1.   Nicht jedes Amtsgericht kann mit der Schutzschrift (gegen einstweilige Verfügung) etwas anfangen.
2.   Es kommt auf genaue Formulierungen an, sonst hat man doch Kosten.

Ich möchte nicht entmutigen. Die Kampagne wird aber nur Erfolg haben, wenn den Beteiligten nicht mehr Kosten entstehen als sie einsparen können. Dabei ist bei eher geringen Beträgen die Einschaltung eines Rechtsanwaltes nicht sinnvoll. Die Knackpunkte bei Formulierungen müssen aber bekannt sein.

Ich hatte eine Schutzschrift gegen der Erlass einer einstweiligen Verfügung zwecks Sperrung meines Gasanschlusses beim Amtsgericht in Darmstadt eingereicht (Jahresabrechnung für 2004 habe ich gekürzt überwiesen, offen ist ein Betrag von ca. 28 Euro).

http://forum.energienetz.com/viewtopic.php?t=987

Im Gespräch mit einem Amtsrichter, der mich angerufen hat, ergab sich für mich:

a) Das Amtsgericht geht davon aus, dass der Gasversorger keine einstweilige Verfügung beantragen wird und auch nicht bekommen würde, weil keine Eilbedürftigkeit vorliegt (dies sei in der Vergangenheit auch nie beantragt worden).
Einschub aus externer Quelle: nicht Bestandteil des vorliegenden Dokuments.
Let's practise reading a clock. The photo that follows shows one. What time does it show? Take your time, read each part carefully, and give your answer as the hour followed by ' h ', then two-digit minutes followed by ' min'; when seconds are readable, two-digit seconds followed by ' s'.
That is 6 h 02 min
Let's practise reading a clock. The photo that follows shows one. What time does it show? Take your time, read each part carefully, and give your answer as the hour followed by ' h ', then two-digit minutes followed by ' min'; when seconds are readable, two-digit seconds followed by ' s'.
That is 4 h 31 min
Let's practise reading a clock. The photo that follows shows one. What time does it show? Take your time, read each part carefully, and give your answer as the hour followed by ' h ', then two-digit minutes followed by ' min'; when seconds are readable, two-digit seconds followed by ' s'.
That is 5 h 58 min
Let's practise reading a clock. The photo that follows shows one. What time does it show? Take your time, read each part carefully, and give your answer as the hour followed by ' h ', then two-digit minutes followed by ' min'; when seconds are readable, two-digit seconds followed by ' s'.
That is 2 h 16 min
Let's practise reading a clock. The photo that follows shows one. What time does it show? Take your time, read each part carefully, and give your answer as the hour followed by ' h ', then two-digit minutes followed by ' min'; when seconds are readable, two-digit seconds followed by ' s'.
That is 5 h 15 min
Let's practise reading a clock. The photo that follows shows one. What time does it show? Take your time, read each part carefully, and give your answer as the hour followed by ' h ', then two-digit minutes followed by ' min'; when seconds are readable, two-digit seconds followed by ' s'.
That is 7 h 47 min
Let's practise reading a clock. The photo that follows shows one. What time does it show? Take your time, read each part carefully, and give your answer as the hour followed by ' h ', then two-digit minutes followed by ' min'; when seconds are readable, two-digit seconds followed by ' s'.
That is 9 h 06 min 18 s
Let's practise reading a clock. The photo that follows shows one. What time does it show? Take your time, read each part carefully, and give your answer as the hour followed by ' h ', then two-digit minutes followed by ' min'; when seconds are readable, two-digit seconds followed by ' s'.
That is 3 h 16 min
b) Der Gasversorger hat u.U. die Möglichkeit, mir den Hahn außerhalb meines Grundstücks anzudrehen. Dann muss ich dagegen klagen.

c) Ist dies nicht der Fall, werde ich Hausverbot erteilen, wenn der Gasversorger vor der Tür steht (ich wohne alleine im eigenen Haus). Daraufhin kann er klagen.

Leider habe ich in meiner Schutzschrift nicht explizit die Formulierung „Erlass einer einstweiligen Verfügung“ aufgenommen, sondern von eine andere Formulierung benutzt (s.u.). Daraufhin hat das Amtsgericht dies einer möglichen Klage zugeordnet und wird einen Streitwert mit entsprechenden Kosten (ca. 75 Euro) für mich festlegen. (Ob mein Antrag noch aus dem Ablauf im Amtsgericht genommen werden kann, war am Telefon nicht zu klären.).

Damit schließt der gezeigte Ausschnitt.